Musakhel (), is a village and union council of Mianwali District in the Punjab province of Pakistan. It is part of Mianwali Tehsil and is located at 32°38'14N 71°44'20E.

Majority of the population belongs to Niazi tribes. The leading tribes include Yari Khel,Khalas Khel,Maddikhel,Sher Khel, Rami Khel, Khanjri Khel ,Rozi Khel ,Qalander Khel ,Akber Khel , Gulani Khel, Machar Khel,Baahi, Baggy khel,Dalili khel ,Dhedi ,Ghoruni  etc.Along with other niazi families also were Balochs who were always tout of super powers and helped others to hang and jail people of Musakhel.Likewise zeldar post was given to them to inforce brutality towards public.

Musakhel is famous for the shrine of Noori Naang Sultan Sahib, a very old and historic place.
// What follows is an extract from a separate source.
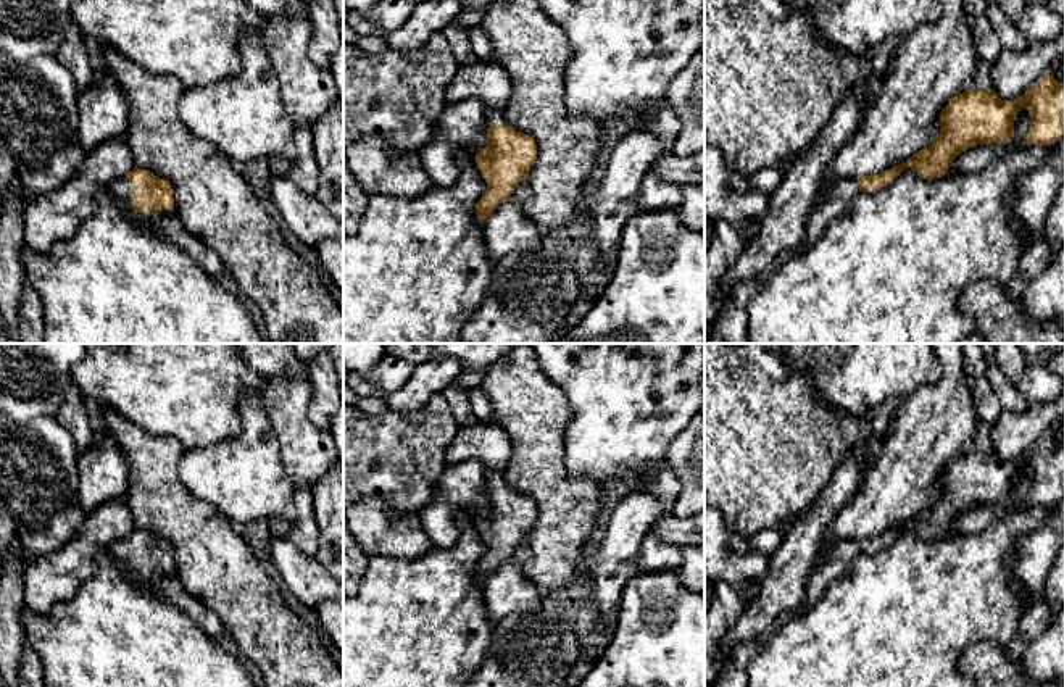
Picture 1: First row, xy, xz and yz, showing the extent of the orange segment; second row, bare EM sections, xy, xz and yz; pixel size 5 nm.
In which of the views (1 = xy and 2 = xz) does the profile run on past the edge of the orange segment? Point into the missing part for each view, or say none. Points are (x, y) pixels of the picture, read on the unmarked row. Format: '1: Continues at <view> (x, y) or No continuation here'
1: Continues at xy (121, 550)
2: Continues at xz (494, 478)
Other shrines present in this area are Sheikh Toss sahib and Sir-kapp sahib.
Religious personalities include syed Ghaus shah sahb, Shekh mahmood sahb and shekh usman sahb (baahi).
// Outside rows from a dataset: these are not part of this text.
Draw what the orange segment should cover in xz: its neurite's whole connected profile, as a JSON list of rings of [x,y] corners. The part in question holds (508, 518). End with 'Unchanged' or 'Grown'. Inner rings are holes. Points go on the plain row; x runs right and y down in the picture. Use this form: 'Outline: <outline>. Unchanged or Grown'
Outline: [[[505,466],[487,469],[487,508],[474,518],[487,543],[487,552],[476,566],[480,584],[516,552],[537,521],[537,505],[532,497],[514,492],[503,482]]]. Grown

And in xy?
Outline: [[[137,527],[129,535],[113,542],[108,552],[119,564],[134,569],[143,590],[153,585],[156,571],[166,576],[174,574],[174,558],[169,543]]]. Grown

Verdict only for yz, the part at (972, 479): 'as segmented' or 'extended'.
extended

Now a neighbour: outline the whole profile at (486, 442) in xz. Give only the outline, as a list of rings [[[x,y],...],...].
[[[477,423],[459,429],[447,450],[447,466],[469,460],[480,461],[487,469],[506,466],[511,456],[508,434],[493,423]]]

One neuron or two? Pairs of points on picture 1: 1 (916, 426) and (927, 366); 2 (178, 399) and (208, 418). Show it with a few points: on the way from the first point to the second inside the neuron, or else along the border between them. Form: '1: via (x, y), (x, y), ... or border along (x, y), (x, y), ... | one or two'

Notable personnel include Muhammad Nawaz Khan(Yari Khel),Ahmad Nawaz Khan(Nawaza Barbri) who was killed in a police encounter in 1993,Haji zameer khan(Yari Khel)Maullanah Kausur Niazi who was a tout of Bhutto ,Muhammad Nasrullah khan Niazi khalas khel(advocate),,Sufi bahadar khan yari khel,Superintendent Police Islamabad Habibullah Khan Khanjari Khel, Abdul karim khan khalas khel, Zafar Iqbal Khan Rami Khel, Defender of Pakistan, Lt. General Zarar Azeem khan Yari khel, Dr. Ajmal Nazi Luqi khel, Colonel(R). Mumtaz Khan Niazi khalas khel Officer Commandant Military Police and EX-DDG-IB RAWALPINDI, Session judge Muqarrab khan yari khel, Zarar Khan Niazi Khalas Khel Director of Metro politian College Australia, Nawaz Khan Fateh Khan Khel ETO Excise, Ameer Abdul Rehman Khan Baahi Chairman JIP, Doctor Muhammad Khan MS DHQ and Guljana Niazi Vice Ambassador CNLP, Zubair Ahmed Khan Niazi PTI leader, Saleem Ullah Khan Niazi Qalander khel social activist settled in United Kingdom. All these notables were loyal and serving to the community and locals of area and only these notables never took bribe or hurt anyone.
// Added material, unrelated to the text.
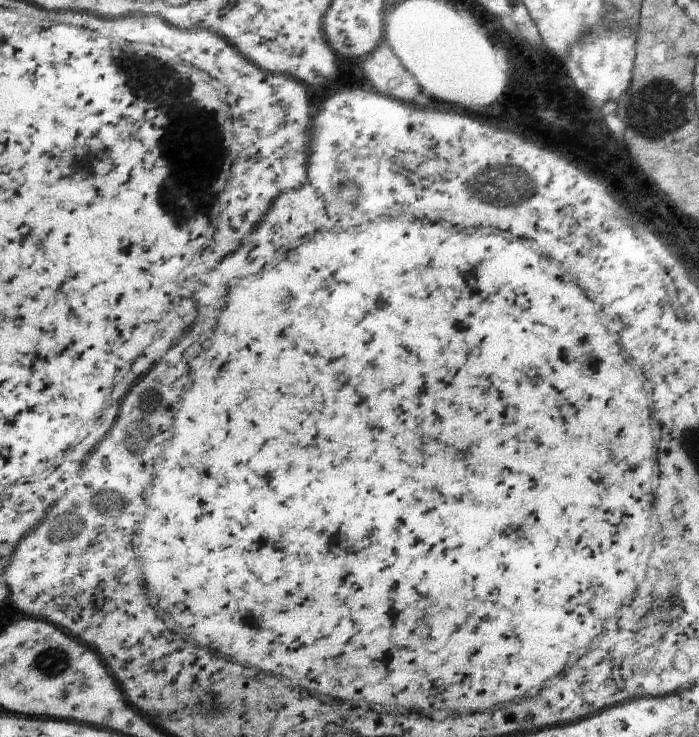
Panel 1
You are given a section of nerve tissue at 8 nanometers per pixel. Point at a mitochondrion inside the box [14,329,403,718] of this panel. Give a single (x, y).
(50, 662)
The history nominates the famous General and Waali of Paktia (governor) province in Afghanistan Musa Khan Niazi (Ghilzai-Paktia) at the time period of Mirwais Hotak (1673–1715) during the Hotak empire. Hotaks belonged to Kandhar and in recent days their most populated place is Paktia province. Hotak empire shifted to Durrani empire in 1747 and continued till Barakzai (Durrani) last king Muhammad Zahir shah (1747-1973).The land of Musakhel was originally belonged to the (Gakhar) tribe but later was captured by the descendants of Musa khan.

Regarding Musa Khan Niazi who showed his bravery in many wars against enemies in sub-continent . They were the first Niazai's tribal warriors which were settled in between mountains coming from all the way from Paktia to Mianwali Musakhel. Musa Khan Niazai had 9 sons (Murad Khan, Ahmad Khan, Khadar Khan, Jhaandi Khan, Asnan Khan, Boya Khan, Shado Khan, Kandi Khan, Daad Khan). Considering all of them Ahmad Khan had the most number of descendants including 5-6 main tribes.

The Wahhi graveyard of Musakhel is considered as the most ancient graveyard in Asia in a better look up-till today. The people are generous and very polite. They are the ancient Ghilzai tribe people which has produced many Nobel personalities both in Pakistan and Afghanistan.
Famous games of musakhel are kabbadi, volley ball and hockey.
Most famous dish of Musakhel is its pulao. "Musakhel ka pulao" is highly appreciated in whole of Mianwali.